▶ Short exercise 1: Please recast the records in Block 1, which follow the text, as a Markdown table with the columns Row and Line, giving one numbered row per line, skipping blank lines, and leaving the pictures out.

▶ Given text:
— Begin —
Robbing The Working Class - And Response (2)

  • Wednesday, February 12, 2014

Mayor Berke is robbing the working class of their earned pension.  Sadly, I just read that the actuary study concluded that the city of Chattanooga will save a lot more than estimated or needed at about $5.1 million at the expense of the working class.  If the savings is more, reduce the cuts to the pension.

To suggest that Mayor Berke is just helping preserve a workable defined benefit pension is pure hogwash.  The only desire of the Mayor’s office is to free bond issue leverage for the usual developer friends to use our mandated tax dollars as their working capital in Tax Incremental Financing (TIF) or corporate welfare incentives.

What is the rush to reduce the fire and police pension?  The rush is to position the city for more bond issues for a $7.5 million dollar parking garage, developers, and TIF for developers that live off of corporate welfare.  All funded on the backs of the working class that are fully vested in a pension promise.

Mayor Berke is not helping anyone, but a group of Chamber of Commerce elites at the expense of the working class.  Are we sure Andy is a Democrat?  Of course not - it is an attempt to appear center for the future race by design.

April Eidson

aprile@comcast.net

* * *

“What is the rush to reduce the fire and police pension?“

Is it for bond issue positioning for a city that is already AAA bond rated in a county that is already AAA bond rating?  Perhaps.

…Or perhaps it’s the fact that this pension has a market value of 51.8% and falling daily?

Because of all 31 private government pensions in the state of Tennessee, Chattanooga’s Fire and Police Pension is rated next to last in funding status, despite the fact that Chattanooga is actually only one of 10 of these cities to fund more than they are actually required to of their Annual Required Contribution (Daniel Connolly, “The Commercial Appeal”, 03-Feb-2014) despite a flow of misinformation to the contrary that would compete with the Tennessee River itself?

Or that while we are at a 51.8% market value, the State of Tennessee is proposing legislation that would force this same pension to cede control and cease all COLA benefits because of its funding status being below 60% (TN Senate Bill 2079, p. 3)?  (That’s a 0% COLA and loss of governance without a referendum OR negotiation, by the way.)

51.8% funding status: It’s a cold hard truth and one I’ve noticed you and every other detractor has conveniently avoided to date. It’s not a bond issue, and it wasn't caused by a lack of pension caps. This pension is facing complete failure and the only ways of fixing it (and therefore our future – yours included) are bloody and painful to all employees, past and present, and to say that instead of a math issue this is part of a mass conspiracy apparently involving the active and retired police officers and firefighters and a group of incredibly dedicated community volunteers that are actively trying to come up with a solution to fix it is the height of lunacy, and those of us living in the world of cold hard facts are just about at the end of our ropes on the subject.
— End —
▶ The data:
— Begin —
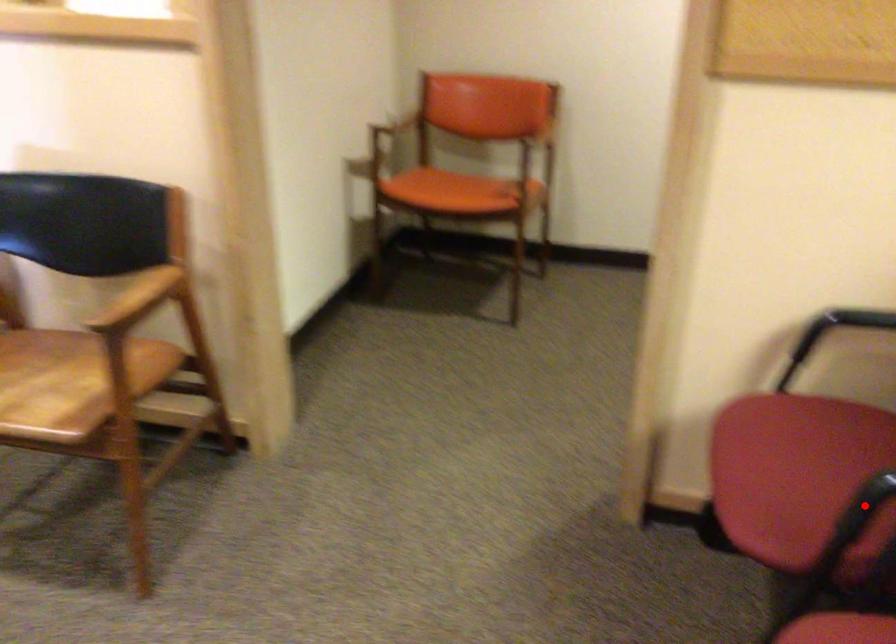
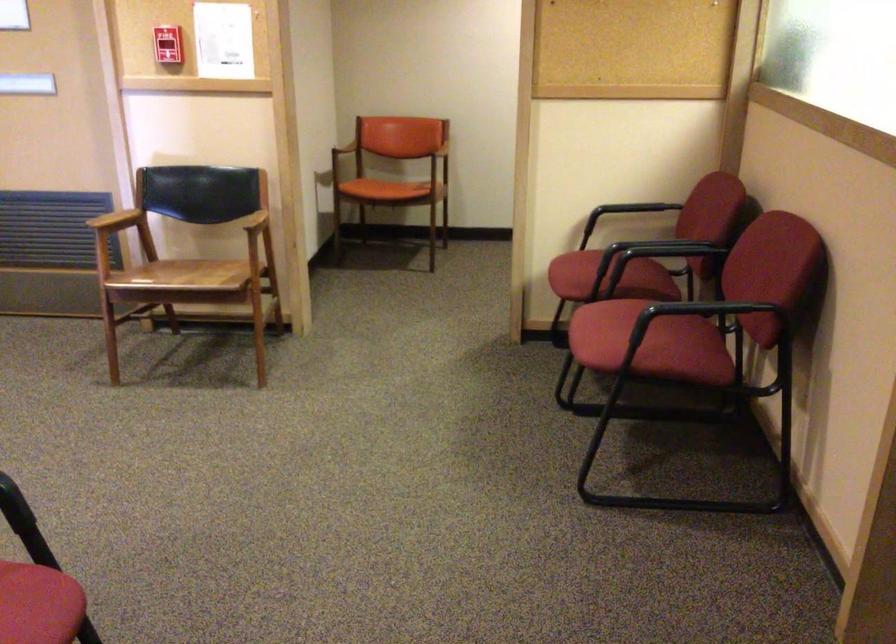
Question: I am providing you with two images of the same scene from different viewpoints. A red point is shown in image1. For the corresponding object point in image2, is it positioned nearer or farther from the camera?

Choices:
 (A) Nearer
 (B) Farther

Answer: (B)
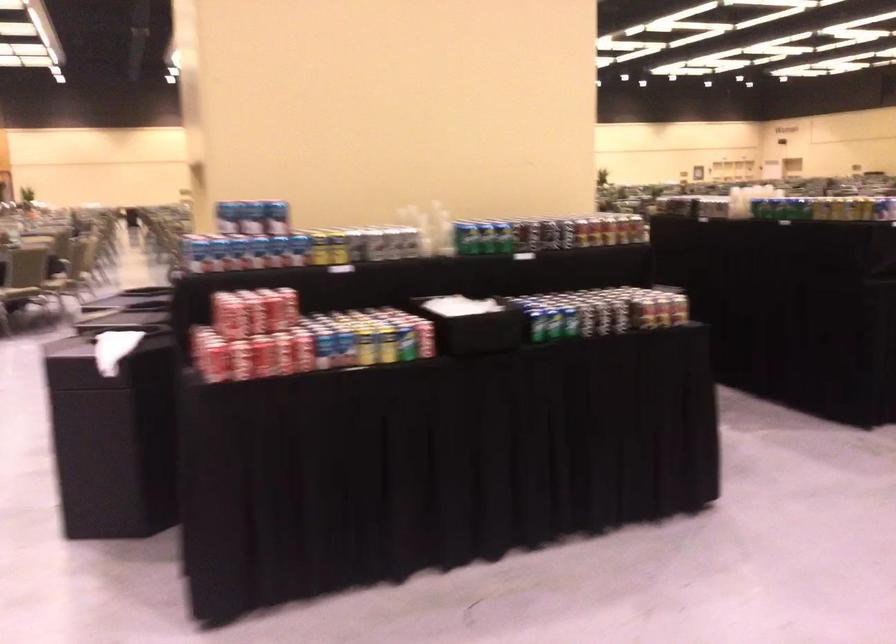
— End —
▶ Short exercise 2: In the pension letters, what market value does the reply give for Chattanooga's Fire and Police Pension?

▶ Task output 1:
| Row | Line |
|---|---|
| 1 | Question: I am providing you with two images of the same scene from different viewpoints. A red point is shown in image1. For the corresponding object point in image2, is it positioned nearer or farther from the camera? |
| 2 | Choices: |
| 3 |  (A) Nearer |
| 4 |  (B) Farther |
| 5 | Answer: (B) |

▶ Task output 2: 51.8%